As a former resident of our fair city, the former governor and current attorney general has some ideas for the developers in our area, and though they may hurt, and though they may be built upon faulty science, he is bound and determined to see them implemented.
This article from Sacramento News & Review reports.
An excerpt.
“The state attorney general wants Sacramento to stop talking about what it plans to do about global warming and just do it.
“California’s top cop Jerry Brown hasn’t been shy about forcing local governments around the state onto the global-warming bandwagon. In 2007, he sued the county of San Bernadino and then threatened to sue the city of Stockton to make them comply with the state’s climate-change plan. Now the A.G. is getting involved in the writing of Sacramento’s general plan—the once-in-a-generation document that guides future development.
“The plan is due to be adopted by the Sacramento City Council in late January. But this summer, as city staff was putting the finishing touches on an environmental-impact report for the plan, Jerry Brown’s deputies intervened, saying the plan skirted Sacramento’s responsibility to help fight global warming.

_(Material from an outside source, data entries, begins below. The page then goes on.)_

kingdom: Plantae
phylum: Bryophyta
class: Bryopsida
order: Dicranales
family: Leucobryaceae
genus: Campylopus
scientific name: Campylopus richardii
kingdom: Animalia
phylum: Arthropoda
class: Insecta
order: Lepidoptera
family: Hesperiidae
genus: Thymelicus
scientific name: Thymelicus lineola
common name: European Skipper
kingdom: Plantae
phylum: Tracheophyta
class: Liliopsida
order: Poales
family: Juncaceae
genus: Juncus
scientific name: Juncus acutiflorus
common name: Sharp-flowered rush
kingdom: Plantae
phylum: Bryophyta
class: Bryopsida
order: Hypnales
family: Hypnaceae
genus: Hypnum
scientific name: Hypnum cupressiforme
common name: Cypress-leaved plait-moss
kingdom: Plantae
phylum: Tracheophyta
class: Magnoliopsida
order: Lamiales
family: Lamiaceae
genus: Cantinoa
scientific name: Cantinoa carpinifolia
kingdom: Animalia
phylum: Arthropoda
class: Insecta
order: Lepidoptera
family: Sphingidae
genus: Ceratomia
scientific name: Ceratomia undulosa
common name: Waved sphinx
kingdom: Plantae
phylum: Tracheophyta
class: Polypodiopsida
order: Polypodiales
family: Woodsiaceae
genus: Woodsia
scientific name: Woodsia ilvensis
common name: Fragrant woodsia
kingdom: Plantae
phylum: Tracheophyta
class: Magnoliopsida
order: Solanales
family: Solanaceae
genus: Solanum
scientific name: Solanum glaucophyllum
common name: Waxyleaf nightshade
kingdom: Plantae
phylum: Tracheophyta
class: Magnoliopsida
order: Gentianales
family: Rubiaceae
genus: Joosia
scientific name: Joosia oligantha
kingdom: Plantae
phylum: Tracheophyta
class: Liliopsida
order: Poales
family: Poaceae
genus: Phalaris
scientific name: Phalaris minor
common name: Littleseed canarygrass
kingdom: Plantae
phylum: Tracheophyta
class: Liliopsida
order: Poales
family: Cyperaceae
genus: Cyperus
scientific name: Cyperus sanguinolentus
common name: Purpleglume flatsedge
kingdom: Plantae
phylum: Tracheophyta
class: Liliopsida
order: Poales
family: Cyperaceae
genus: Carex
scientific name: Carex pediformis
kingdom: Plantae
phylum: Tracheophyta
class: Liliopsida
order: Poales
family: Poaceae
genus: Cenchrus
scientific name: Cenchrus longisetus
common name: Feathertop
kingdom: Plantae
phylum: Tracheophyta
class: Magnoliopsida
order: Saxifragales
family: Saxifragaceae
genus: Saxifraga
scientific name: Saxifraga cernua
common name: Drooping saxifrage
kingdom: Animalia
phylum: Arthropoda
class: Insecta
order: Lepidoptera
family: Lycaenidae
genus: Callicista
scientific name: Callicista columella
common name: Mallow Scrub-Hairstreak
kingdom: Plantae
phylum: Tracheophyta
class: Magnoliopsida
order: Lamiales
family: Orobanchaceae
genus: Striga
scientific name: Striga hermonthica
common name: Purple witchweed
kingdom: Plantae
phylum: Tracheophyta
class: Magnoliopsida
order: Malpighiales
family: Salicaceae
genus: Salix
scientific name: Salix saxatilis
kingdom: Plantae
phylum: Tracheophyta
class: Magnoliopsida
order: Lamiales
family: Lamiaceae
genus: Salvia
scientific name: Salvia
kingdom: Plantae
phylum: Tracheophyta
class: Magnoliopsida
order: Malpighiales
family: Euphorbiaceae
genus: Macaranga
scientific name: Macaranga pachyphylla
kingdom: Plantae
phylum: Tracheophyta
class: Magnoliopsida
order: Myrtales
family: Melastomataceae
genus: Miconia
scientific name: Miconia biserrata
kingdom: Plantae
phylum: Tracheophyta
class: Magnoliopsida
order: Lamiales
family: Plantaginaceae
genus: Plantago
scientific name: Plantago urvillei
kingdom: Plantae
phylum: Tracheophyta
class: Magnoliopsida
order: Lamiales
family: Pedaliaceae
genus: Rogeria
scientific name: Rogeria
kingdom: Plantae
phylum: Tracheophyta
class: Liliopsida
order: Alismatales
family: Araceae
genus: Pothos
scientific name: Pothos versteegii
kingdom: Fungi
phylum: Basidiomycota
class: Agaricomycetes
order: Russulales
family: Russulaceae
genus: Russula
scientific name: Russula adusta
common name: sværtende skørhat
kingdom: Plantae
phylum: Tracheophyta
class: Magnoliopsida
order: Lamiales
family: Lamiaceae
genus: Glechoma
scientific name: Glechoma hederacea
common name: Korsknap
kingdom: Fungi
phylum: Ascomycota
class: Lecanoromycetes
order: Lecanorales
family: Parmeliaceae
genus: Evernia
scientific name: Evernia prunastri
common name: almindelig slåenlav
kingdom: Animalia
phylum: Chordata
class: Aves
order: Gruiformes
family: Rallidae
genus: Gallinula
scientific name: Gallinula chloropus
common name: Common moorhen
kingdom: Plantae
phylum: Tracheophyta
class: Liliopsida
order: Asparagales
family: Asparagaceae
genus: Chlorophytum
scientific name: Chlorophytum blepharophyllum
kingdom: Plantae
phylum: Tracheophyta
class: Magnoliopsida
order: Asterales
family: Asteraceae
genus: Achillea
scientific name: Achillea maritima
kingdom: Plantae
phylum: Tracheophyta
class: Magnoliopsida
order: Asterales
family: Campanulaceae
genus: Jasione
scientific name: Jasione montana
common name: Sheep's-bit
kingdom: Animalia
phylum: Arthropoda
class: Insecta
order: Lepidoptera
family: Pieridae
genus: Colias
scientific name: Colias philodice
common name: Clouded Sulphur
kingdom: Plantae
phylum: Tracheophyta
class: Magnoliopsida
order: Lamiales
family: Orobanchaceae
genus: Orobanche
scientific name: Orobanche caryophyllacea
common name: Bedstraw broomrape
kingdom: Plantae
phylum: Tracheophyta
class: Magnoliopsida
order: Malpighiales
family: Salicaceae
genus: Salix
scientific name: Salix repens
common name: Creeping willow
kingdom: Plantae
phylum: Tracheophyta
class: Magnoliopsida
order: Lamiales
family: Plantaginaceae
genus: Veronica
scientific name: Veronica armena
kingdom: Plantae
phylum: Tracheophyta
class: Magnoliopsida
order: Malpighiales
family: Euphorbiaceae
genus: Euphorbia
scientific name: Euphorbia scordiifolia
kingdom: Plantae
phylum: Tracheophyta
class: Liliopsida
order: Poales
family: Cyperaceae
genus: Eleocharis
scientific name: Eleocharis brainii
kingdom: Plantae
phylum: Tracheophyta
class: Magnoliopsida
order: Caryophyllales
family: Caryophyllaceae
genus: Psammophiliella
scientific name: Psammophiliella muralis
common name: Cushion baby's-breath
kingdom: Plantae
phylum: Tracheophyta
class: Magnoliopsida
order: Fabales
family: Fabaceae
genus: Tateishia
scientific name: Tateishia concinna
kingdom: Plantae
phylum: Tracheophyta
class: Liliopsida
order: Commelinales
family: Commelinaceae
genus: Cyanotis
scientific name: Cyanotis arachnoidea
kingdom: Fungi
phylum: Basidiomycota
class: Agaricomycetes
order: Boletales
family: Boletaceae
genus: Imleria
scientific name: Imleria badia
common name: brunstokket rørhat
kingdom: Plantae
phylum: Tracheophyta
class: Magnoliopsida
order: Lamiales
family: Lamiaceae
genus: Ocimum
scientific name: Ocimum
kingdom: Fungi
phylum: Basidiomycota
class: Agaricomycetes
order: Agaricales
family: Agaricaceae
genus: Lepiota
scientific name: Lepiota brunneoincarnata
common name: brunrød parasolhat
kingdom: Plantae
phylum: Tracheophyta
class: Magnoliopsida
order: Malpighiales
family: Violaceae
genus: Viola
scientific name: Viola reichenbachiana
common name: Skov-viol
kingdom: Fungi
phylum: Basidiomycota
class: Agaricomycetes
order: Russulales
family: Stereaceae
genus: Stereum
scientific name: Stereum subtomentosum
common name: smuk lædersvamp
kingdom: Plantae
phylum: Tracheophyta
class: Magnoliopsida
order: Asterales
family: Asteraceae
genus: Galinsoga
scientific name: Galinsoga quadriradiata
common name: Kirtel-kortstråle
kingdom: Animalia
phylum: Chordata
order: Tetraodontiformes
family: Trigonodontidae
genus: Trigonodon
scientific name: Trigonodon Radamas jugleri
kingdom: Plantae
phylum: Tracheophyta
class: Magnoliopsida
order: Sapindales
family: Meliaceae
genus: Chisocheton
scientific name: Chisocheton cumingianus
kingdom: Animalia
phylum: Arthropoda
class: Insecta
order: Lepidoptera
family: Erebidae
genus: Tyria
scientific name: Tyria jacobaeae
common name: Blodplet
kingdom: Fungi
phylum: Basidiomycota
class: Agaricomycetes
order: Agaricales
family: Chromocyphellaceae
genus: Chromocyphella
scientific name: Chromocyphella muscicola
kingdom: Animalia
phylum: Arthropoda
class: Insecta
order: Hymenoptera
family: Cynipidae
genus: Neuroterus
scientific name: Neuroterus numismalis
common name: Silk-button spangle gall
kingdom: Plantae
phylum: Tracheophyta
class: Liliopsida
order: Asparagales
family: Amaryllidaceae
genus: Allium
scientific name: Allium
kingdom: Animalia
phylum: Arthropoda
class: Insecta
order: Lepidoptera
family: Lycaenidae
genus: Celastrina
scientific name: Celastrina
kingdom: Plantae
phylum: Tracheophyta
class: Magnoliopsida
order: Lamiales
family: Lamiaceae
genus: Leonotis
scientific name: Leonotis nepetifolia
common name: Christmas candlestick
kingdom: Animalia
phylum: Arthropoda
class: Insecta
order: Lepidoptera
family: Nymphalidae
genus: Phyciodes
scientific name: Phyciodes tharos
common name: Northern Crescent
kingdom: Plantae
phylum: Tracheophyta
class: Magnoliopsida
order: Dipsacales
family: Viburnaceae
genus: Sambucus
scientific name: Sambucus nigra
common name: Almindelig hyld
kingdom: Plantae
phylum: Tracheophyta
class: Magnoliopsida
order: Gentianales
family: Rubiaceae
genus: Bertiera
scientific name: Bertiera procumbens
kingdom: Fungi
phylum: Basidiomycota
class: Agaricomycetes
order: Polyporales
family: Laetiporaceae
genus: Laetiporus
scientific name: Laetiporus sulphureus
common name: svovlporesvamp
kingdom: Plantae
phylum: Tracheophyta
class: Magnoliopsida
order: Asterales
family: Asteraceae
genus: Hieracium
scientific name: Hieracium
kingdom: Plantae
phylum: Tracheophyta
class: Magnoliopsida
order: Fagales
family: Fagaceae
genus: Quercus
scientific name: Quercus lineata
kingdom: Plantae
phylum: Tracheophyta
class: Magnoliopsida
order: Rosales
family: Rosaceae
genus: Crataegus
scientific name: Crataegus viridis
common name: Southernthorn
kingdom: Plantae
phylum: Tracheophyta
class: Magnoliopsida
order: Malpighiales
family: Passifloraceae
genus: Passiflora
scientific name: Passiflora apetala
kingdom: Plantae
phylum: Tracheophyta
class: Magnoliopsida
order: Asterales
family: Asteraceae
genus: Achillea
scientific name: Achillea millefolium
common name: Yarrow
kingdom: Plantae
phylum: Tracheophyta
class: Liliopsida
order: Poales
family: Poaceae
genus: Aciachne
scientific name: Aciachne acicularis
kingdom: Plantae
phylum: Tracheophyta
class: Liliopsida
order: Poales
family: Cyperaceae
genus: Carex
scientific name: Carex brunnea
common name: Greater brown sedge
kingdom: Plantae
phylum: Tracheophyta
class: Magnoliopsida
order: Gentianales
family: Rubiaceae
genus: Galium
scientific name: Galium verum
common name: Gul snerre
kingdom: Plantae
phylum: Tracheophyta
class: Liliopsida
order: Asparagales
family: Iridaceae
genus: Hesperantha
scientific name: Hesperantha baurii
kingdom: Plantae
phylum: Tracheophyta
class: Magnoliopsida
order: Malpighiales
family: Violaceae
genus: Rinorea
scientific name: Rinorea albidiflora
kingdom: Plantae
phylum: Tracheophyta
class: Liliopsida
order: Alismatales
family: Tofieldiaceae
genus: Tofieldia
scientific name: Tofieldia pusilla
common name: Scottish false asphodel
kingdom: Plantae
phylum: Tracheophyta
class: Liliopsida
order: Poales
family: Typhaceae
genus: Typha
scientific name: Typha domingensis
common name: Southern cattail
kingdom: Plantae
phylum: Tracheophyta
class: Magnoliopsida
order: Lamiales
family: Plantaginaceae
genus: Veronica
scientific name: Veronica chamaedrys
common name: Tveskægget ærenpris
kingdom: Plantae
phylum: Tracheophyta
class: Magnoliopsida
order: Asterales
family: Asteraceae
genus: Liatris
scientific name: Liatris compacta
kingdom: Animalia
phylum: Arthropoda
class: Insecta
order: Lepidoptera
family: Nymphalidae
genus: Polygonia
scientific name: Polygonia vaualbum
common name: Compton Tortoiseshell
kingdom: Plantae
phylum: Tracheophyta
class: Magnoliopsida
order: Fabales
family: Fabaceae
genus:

“We thought we were doing a great job. We thought maybe we’d get a letter from the A.G. saying we were doing a great job,” said Tom Pace, the city’s long range planning manager. Instead, he got a letter saying nice try, but there was “substantial room for improvement” in the city’s plan.
“The city’s general-plan process has been underway for four years. During that time, planners and policy-makers have crafted a whole range of development guidelines, including rules on housing affordability, the city’s development boundaries and the mix of office, commercial and residential properties.
“The plan anticipates nearly 40 percent population growth in the city. Planners estimate that there will 100,000 new housing units, 140,000 new jobs and 200,000 new people in the city of Sacramento by the year 2030.
“The last big overhaul of the city’s general plan was in 1988. Back then, the phrase “suburban sprawl” hadn’t entered common usage. Even the notion of “global warming” was still unfamiliar to most.
“Recognizing the realities of the 21st century, Pace says the city’s new general plan turns the old development patterns upside down. The new plan calls for the two-thirds of future growth to be directed into already developed areas of the city. That means shoehorning thousands of new homes, shops and offices into downtown, into empty lots in existing neighborhoods and along existing commercial corridors, like 65th Street and Florin Road.
“By contrast, one-third of the new growth will be “greenfield” development, constructed on presently undeveloped land in areas like Delta Shores, the south part of the city, or Greenbriar and the Panhandle in Natomas.”